The actress, who cemented her icon status in a series of roles in the 1960s and ’70s, also gained international attention after it was revealed she’d been kidnapped by North Korea and forced to make movies for the country in 1978.

Choi, along with her ex-husband Shin Sang-ok, who’d also been abducted, would spend eight years imprisoned by then-heir apparent of the North Korean leadership, Kim Jong Il.

The actress was born in the South Korean town of Gwangju on Nov. 20, 1926. She ran away from home as a teenager and married an abusive husband, according to author Paul Fischer, who wrote a book about the kidnapping. Before becoming an acclaimed actress, Choi had been enlisted by both North and South Korea during the Korean War and had survived rape. She divorced her first husband before meeting Shin.

With Shin as the director, Choi was featured in about 130 movies and won several awards for her performances. The pair’s artistic relationship was severed after Choi discovered Shin had a secret second family, leading the couple to divorce in 1976. Two years later, the film star was lured to Hong Kong with a promise of a starring role. However, the meeting took a terrifying turn.

“There was a speedboat with three or four strong men,” Choi said in the documentary “The Lovers and the Despot.” “All of a sudden a guy grabbed me by the arms. Before I knew it, I was onboard. All the blood drained from my head to my toes.”

Choi’s ex-husband Shin would be captured as well, and he was imprisoned by North Korea for several years. The two were eventually reunited and remarried in 1983.

Kim Jong Il, who’d orchestrated the abductions, had been a huge admirer of Western cinema and put pressure on the prolific couple to change his country’s film industry.

“Why do all of our films have the same ideological plots?” the late dictator can be heard saying in a tape secretly recorded by Choi, lamenting the North Korean film industry. “There’s nothing new about them. Why are there so many crying scenes? All of our films have crying scenes. This isn’t a funeral, is it?”

The actress noted in the documentary that she went on to make North Korea’s first love story. The reunited couple made nearly 20 films for the country, and Choi won best actress at the 1985 Moscow Film Festival during her imprisonment. Kim was pleased with the pair’s work and allowed the two to travel overseas to a number of film festivals. During one such event in Vienna, the pair escaped.

The two lived in the U.S. for 10 years following their defection and returned to South Korea for their remaining years. Shin died in 2006, and Choi’s health began declining soon after, Yonhap noted.

Though Choi says she “understood [Kim’s] desire to develop the North Korean movie industry, she never forgot the trauma of the kidnapping.

“I still have nightmares about being chased by North Korean agents,” she said in 2015, according to Korea Joongang Daily. “It feels like somebody is always chasing me. People who haven’t experienced this will never know the feeling.”

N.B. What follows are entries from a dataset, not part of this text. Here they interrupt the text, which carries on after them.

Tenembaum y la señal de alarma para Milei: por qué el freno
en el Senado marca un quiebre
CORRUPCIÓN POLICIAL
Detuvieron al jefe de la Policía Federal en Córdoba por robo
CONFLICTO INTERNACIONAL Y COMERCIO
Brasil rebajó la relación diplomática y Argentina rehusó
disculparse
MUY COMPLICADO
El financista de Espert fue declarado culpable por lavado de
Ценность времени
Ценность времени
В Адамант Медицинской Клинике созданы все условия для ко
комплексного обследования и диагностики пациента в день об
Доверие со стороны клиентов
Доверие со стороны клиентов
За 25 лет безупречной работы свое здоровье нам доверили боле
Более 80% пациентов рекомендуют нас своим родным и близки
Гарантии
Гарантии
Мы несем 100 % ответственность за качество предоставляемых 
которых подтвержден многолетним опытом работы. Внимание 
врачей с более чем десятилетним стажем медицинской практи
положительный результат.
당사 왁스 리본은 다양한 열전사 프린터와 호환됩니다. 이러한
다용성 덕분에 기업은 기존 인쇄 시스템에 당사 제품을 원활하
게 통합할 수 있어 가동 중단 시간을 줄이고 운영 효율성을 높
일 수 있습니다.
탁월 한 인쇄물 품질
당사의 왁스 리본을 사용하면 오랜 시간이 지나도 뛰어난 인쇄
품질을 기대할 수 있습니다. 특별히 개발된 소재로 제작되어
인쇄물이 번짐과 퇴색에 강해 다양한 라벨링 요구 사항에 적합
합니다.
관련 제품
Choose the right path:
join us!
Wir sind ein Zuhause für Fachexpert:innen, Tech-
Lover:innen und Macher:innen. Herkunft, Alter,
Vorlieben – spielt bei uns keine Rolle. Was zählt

While she lived through a tumultuous career, Choi maintained that acting was a profession of immense pride and was meant for a “great person.”

“That is because an actor needs to be able to sympathize with the feelings of others in order to act well,” she said, according to Korea Joongang Daily. “I believe a kind heart, looks, speech, skills and the ability to write are the five qualifications of a good actor.”